4. Conclusion and Future Work

The machine learning model successfully demonstrated that a combination of sociodemographic, health history, and environmental factors can predict the probability of an individual having eczema. The statistical significance of temperature, humidity, and their interaction confirms that environmental variables are important predictors of eczema status. While the current model shows promising performance (AUC 0.774), there is significant potential for improvement through the addition of more feature variables and further finetuning. To translate these findings into practical applications, I developed a beta app and website called "Shine" that integrates the ML model with real-time weather API data and userinputted symptom severity levels. This combination enables personalized predictions of flare-up probability, empowering users to proactively track their eczema symptoms, identify potential triggers, and make informed decisions about their skincare, daily activities, and lifestyle management.

5. References

  1. Eczema Prevalence, Quality of Life and Economic Impact (https://nationaleczema.org/eczema-facts/)
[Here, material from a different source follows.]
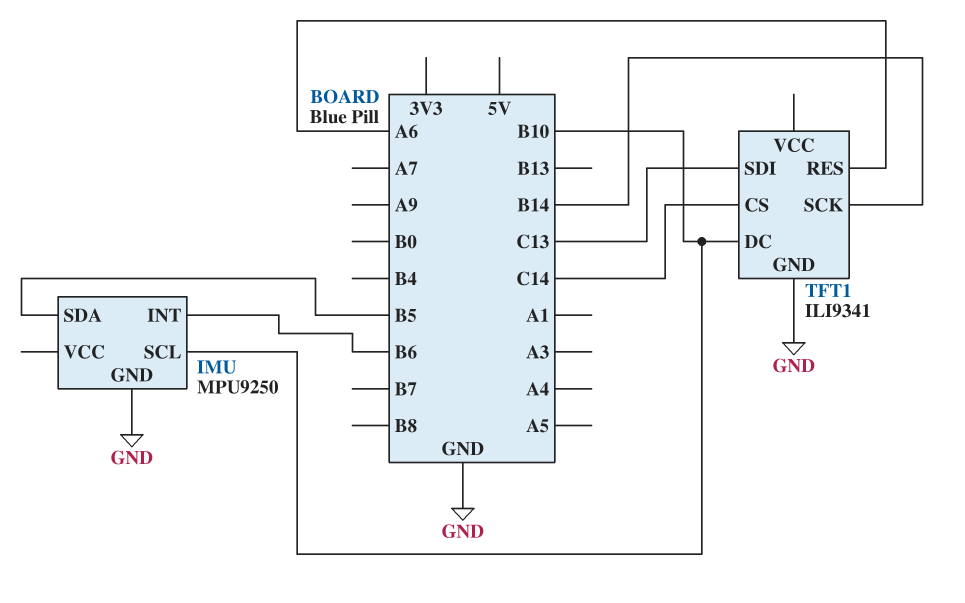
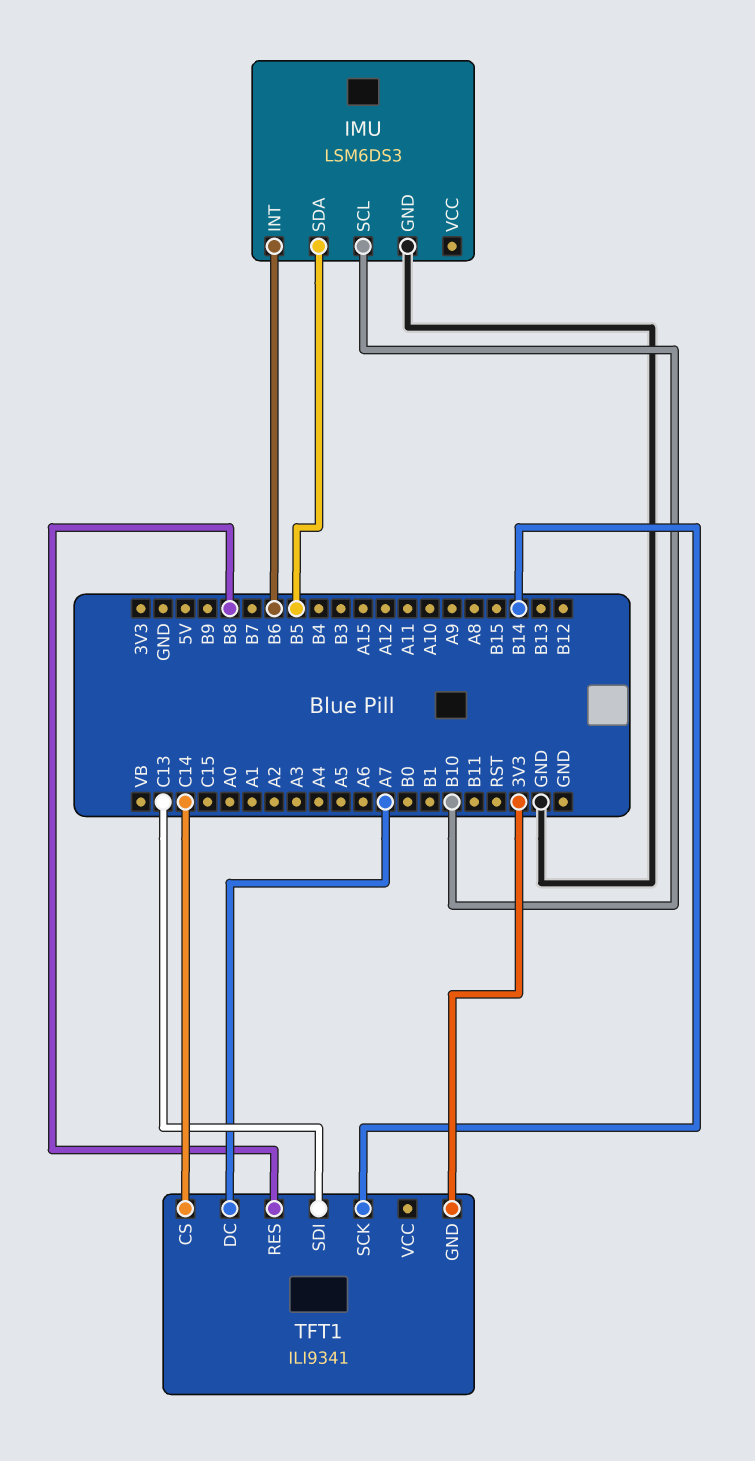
IMU: MPU9250 -> LSM6DS3
TFT1 pin DC: B10 -> A7
TFT1 pin GND: GND -> 3V3
TFT1 pin RES: A6 -> B8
  2. Laughter MR, Maymone MBC, Mashayekhi S, et al. The global burden of atopic dermatitis: lessons from the Global Burden of Disease Study 1990–2017*. British Journal of Dermatology. 2021;184(2):304-309. doi:10.1111/bjd.19580

  3. Chovatiya, R., Begolka, W. S., Thibau, I. J. & Silverberg, J. I. Impact and Associations of Atopic Dermatitis Out-of-Pocket Health Care Expenses in the United States. Dermatitis (2021) doi:10.1097/DER.0000000000000795.

  4. Guillem Hurault, Jean François Stalder, Sophie Mery, Alain Delarue, Markéta Saint Aroman, Gwendal Josse, Reiko J. Tanaka, EczemaPred: A computational framework for personalised prediction of eczema severity dynamics, Clinical and Translational Allergy, 10.1002/clt2.12140, 12, 3, (2022).

  5. Silverberg, J. I. Health Care Utilization, Patient Costs, and Access to Care in US Adults With Eczema: A Population-Based Study. JAMA Dermatol. 151, 743–752 (2015).

  6. Ariane Duverdier, Adnan Custovic, Reiko J. Tanaka, Data-driven research on eczema: Systematic characterization of the field and recommendations for the future, Clinical and Translational Allergy, 10.1002/clt2.12170, 12, 6, (2022).

  7. Guillem Hurault, Valentin Delorieux, Young-Min Kim, Kangmo Ahn, Hywel C. Williams, Reiko J. Tanaka, Impact of environmental factors in predicting daily severity scores of atopic dermatitis, Clinical and Translational Allergy, 10.1002/clt2.12019, 11, 2, (2021).